GRANDIR 12 Mourir à sa vie pour naître en Jésus
par Yves-Marie Carpentier (diacre du diocèse de Cambrai)
Frères et sœurs, vraiment, Dieu n’est plus ce qu’Il était ! C’était pourtant un bon organisateur de spectacle, il savait créer l’événement ! La Genèse, le déluge, les Tables de la loi, la sortie d’Egypte, Jéricho, Sodome et Gomorrhe, il savait y faire, comme mise en scène. Mais c’est fini, il est « has been », il ne sait plus faire le buzz, surfer sur la vague, créer l’événement ! Il avait pourtant là une occasion formidable : une résurrection, LA résurrection !
Il aurait pu en faire un événement à la hauteur, convoquer les foules, faire intervenir les éléments naturels : éclairs, tonnerre, tremblement de terre ! Rien de tout cela, du moins chez Jean. Pour les autres évangélistes, il y a un peu plus de merveilleux, mais avec pour conséquence de susciter la peur. Bref, un fiasco. Pourtant, Dieu aurait pu nous en mettre plein la vue, profiter de l’occasion pour nous prouver la Résurrection, pour nous l’imposer. Et bien non. Les preuves de la Résurrection ? Un tombeau vide. Des linges bien pliés. Rien. Comme si tout devait disparaître du Jésus d’avant. D’ailleurs, le Jésus que Marie de Magadala rencontre dans la suite du récit de Jean, elle ne le reconnaît pas ; ce n’est plus le même. Ce n’est plus par la vue, l’ouïe, le toucher qu’elle entre en contact avec Lui, mais par le cœur. Marie entend Jésus l’appeler par son nom, mais c’est son cœur qui bondit, qui fait que soudain elle le reconnait. Comme les disciples d’Emmaüs chez Luc « Notre cœur ne brûlait-il pas en nous ? »

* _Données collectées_
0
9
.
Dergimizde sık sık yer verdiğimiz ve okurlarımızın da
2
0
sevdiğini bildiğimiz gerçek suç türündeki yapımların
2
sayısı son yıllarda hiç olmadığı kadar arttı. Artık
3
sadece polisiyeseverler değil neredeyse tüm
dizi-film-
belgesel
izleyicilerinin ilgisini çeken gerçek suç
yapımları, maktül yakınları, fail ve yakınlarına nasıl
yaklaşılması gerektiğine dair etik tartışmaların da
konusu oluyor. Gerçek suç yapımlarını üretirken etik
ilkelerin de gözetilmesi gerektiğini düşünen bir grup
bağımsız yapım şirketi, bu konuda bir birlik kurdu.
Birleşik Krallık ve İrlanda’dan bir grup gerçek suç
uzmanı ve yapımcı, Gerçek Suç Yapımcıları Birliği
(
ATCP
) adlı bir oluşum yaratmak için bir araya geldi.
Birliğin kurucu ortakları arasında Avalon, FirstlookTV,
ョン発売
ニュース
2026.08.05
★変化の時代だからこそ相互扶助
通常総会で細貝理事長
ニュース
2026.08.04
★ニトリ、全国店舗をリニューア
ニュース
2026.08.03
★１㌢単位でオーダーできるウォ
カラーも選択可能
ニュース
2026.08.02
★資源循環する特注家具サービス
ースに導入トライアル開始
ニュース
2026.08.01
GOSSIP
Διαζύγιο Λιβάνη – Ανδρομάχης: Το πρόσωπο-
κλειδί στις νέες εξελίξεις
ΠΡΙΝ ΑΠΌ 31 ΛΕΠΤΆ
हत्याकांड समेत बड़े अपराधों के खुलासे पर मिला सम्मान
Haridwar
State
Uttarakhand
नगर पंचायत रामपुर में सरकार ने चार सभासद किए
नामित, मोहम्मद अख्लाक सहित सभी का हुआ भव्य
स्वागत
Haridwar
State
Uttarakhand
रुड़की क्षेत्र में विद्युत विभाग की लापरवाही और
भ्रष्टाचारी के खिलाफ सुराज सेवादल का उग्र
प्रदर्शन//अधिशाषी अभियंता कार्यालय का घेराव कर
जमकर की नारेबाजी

* _CONSIGNE_
Mettez à jour l'homélie en recopiant tout le passage qui va de « GRANDIR 12 Mourir » jusqu'à « LA résurrection ! », avec « spectacle » remplacé par « théâtre ». Appuyez-vous uniquement sur l'homélie.

* _RÉSULTAT_
GRANDIR 12 Mourir à sa vie pour naître en Jésus
par Yves-Marie Carpentier (diacre du diocèse de Cambrai)
Frères et sœurs, vraiment, Dieu n’est plus ce qu’Il était ! C’était pourtant un bon organisateur de théâtre, il savait créer l’événement ! La Genèse, le déluge, les Tables de la loi, la sortie d’Egypte, Jéricho, Sodome et Gomorrhe, il savait y faire, comme mise en scène. Mais c’est fini, il est « has been », il ne sait plus faire le buzz, surfer sur la vague, créer l’événement ! Il avait pourtant là une occasion formidable : une résurrection, LA résurrection !